WHAT NEEDS TO BE DONE ▸
Below are lines of data, and only some are wanted. Please repeat exactly those from the line that has "grid-template-rows: repeat(7, 100px);<br/>" through the line that has "grid-row: 2/3;<br/>".

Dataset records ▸
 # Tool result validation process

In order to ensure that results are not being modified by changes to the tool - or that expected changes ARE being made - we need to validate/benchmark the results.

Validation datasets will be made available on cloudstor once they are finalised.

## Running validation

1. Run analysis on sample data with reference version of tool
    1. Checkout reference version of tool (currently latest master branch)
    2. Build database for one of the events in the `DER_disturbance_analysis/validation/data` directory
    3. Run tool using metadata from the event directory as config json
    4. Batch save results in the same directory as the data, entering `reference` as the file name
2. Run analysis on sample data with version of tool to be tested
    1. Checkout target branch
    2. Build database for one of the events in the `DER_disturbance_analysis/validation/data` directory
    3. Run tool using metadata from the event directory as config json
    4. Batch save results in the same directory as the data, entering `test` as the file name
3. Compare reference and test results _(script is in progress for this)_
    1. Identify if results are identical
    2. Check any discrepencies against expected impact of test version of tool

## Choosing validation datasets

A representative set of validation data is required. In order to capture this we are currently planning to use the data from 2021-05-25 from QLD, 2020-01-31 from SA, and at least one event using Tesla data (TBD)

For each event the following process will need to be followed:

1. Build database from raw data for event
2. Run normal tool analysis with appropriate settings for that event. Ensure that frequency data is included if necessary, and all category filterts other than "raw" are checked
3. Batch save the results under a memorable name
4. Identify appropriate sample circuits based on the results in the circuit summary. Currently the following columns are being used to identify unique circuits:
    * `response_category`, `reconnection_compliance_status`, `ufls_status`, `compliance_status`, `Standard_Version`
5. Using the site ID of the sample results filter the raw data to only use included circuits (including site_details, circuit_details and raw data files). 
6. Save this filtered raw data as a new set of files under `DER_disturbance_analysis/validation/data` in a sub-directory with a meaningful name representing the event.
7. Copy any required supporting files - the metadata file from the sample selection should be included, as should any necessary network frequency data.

==

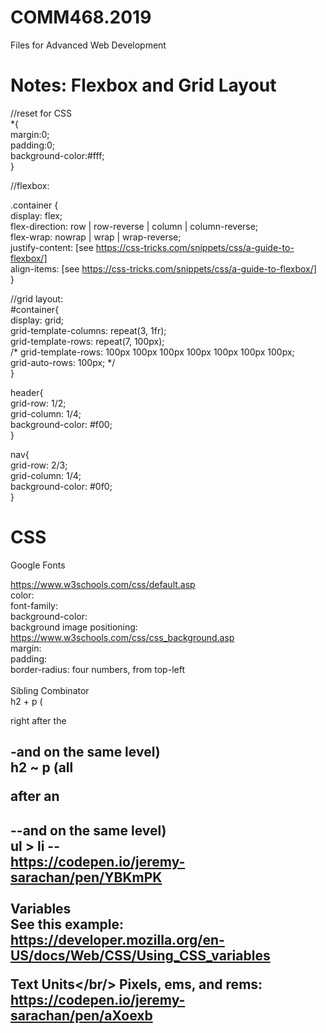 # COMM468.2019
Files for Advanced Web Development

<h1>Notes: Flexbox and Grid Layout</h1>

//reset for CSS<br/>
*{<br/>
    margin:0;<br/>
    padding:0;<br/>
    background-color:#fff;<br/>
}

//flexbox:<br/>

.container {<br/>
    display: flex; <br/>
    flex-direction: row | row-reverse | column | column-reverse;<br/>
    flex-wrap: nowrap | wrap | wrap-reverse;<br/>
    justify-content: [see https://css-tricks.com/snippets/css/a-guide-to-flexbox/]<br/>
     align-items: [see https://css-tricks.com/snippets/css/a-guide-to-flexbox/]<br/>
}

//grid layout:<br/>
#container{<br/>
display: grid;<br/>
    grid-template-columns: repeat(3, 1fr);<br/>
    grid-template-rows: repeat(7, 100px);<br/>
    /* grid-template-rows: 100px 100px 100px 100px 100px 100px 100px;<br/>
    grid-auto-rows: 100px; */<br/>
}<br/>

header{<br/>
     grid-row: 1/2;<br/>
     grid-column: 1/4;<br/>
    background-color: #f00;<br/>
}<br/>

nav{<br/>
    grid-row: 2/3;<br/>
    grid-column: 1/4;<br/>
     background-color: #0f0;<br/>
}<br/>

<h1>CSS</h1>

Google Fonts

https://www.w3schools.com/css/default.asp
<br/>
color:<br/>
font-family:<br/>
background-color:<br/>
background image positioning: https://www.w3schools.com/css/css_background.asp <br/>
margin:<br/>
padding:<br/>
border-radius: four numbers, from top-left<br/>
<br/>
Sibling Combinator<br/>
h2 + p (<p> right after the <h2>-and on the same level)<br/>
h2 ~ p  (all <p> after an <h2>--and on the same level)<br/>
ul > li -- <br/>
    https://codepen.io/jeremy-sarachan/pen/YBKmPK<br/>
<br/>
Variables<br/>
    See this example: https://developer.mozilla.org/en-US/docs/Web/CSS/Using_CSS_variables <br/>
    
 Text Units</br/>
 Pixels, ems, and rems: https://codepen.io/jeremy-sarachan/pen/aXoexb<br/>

--

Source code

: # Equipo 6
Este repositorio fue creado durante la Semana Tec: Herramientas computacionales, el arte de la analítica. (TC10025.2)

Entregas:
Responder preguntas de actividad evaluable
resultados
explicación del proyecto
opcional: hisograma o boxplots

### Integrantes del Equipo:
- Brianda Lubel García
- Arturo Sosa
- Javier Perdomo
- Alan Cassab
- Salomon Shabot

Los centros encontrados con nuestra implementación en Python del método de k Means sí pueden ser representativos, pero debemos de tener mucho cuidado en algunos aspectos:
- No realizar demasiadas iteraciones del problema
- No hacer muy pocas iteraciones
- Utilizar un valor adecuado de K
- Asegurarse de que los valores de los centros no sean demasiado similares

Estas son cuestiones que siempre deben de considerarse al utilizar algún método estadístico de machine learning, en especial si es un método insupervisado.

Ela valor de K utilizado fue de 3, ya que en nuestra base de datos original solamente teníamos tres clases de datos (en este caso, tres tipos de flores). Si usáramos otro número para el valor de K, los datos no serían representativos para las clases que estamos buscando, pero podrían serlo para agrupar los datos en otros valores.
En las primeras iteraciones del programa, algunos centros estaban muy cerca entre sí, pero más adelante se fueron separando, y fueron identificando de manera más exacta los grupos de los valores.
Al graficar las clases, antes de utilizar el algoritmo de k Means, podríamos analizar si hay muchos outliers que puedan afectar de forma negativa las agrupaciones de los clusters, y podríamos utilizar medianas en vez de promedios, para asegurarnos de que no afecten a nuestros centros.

WRITTEN SOLUTION ▸
    grid-template-rows: repeat(7, 100px);<br/>
    /* grid-template-rows: 100px 100px 100px 100px 100px 100px 100px;<br/>
    grid-auto-rows: 100px; */<br/>
}<br/>

header{<br/>
     grid-row: 1/2;<br/>
     grid-column: 1/4;<br/>
    background-color: #f00;<br/>
}<br/>

nav{<br/>
    grid-row: 2/3;<br/>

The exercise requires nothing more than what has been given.